Wenn ich jetzt die beiden von mir vorgeschlagenen Notebooks nehme, welcher wäre der Bessere?
Sind die virtuellen 4 Kerne viel schlechter als die echten 4 Kerne bei den zwei Prozessoren?

Vielen Dank nochmals für die Hilfe


----------



## flotus1 (21. Juni 2016)

So schwierig ist das nicht. Die Videos beweisen nur: eine GTX 950m reicht heute bei nicht mehr ganz aktuellen oder anspruchslosen Spielen für reduzierte Auflösung und Details. Reserven für aktuelle und kommende Titel gleich Null. Willst du nicht immer die gleichen alten Games spielen steht schon in absehbarer Zeit ein Neukauf an.


----------



## vamdue (21. Juni 2016)

Hat der i5-4210H einen erheblichen Nachteil zu dem i5-6300HQ
oder kann man das in Kauf nehmen und von der besseren Grafik profitieren?

Falls das besser wäre, hier mit DDR5 Grafik:

Lenovo IdeaPad 700-15ISK 80RU0008GE Gaming Notebook mit i5 8GB RAM 500GB SSHD GTX 950 weiss (Lenovo Notebooks) gunstig kaufen im Online-Shop von comtech.de


----------



## flotus1 (21. Juni 2016)

Er hat den Nachteil dass er eben nur 2 physikalische Kerne hat. Bei Desktops kann man das bei knappem Budget durchaus machen, man kann ja bei Bedarf immer noch aufrüsten. Bei Laptops mit verlöteter CPU sehe ich das kritischer. Allerdings: Ein Spiel das diese CPU überfordert wäre wohl auch mit einer GTX 950M nicht anständig lauffähig.
Es gibt heute schon Games die bei nur 4 Threads mit 2 physikalischen Kernen überproportional schlecht laufen. The Division und Farcry 4 zum Beispiel.
Mein Standpunkt ist wie schon erwähnt bei Laptops eher zur schnelleren GPU zu greifen. Die ist immer noch knapp genug.
Dass man das auch anders sehen kann hast du ja hier schon lesen können.
Dass es um auf Nummer sicher zu gehen besser wäre ein bisschen mehr auszugeben oder gebraucht zu kaufen wurde auch schon erwähnt, ich sage es aber gerne nochmal.

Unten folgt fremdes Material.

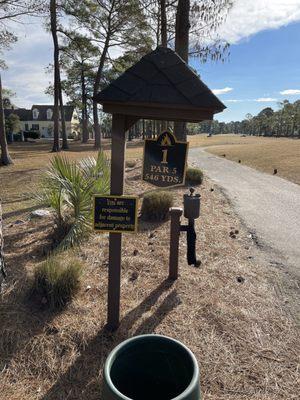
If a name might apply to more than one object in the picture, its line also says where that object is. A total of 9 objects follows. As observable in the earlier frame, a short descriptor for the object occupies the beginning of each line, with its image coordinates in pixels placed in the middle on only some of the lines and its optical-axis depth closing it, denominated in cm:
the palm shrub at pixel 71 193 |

Lenovo IdeaPad Y700-15ISK, Core i5-6300HQ, 8GB RAM, 1TB HDD (80NV00GPGE) Preisvergleich | Geizhals Deutschland
Dazu eine Windows-Lizenz von Ebay.


----------



## iGameKudan (22. Juni 2016)

flotus1 schrieb:


> So wie ich das sehe ist der I5-4210H verlötet: http://ark.intel.com/de/products/78929/Intel-Core-i5-4210H-Processor-3M-Cache-up-to-3_50-GHz
> Geeignete Sockel     FCBGA1364
> 
> Zum Thema: wenn 100€ mehr wirklich nicht drin sind und gebraucht auch nicht in Frage kommt würde ich mich mit der Pistole auf der Brust für den mit der besseren GPU entscheiden.

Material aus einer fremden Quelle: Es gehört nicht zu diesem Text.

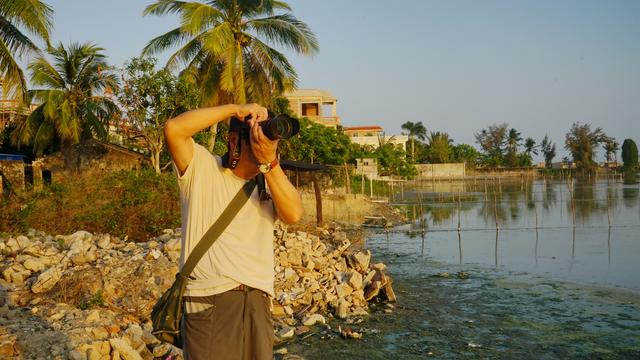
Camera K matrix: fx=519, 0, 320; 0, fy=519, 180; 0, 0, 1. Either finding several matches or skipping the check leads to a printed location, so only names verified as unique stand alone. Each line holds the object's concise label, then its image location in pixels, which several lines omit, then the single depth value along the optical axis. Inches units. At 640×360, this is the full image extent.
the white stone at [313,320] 284.8
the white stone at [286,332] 262.6
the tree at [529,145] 3043.8
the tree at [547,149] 3129.9
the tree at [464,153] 2573.8
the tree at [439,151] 2463.1
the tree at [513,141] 2974.9
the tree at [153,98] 590.2
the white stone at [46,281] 235.8
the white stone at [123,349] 184.9
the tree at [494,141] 3021.7
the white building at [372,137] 2150.6
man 74.0
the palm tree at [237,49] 625.3
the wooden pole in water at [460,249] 564.1
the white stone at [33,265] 257.4
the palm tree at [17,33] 421.1
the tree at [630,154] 2974.9
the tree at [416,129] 2797.7
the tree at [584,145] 2881.4
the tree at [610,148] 2997.5
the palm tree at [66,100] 700.7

Verdammt, ich dachte, die H-Modelle sind bei Haswell noch gesockelt gewesen.


----------



## vamdue (11. Juli 2016)

Notebook ist gekauft, kann geschlossen werden, danke


----------



## Verlaeufer (11. Juli 2016)

Darf man aus reiner Neugier welcher es geworden ist?

Alternative wäre halt noch ein Gebrauchter gewesen um den Preis zu senken.


----------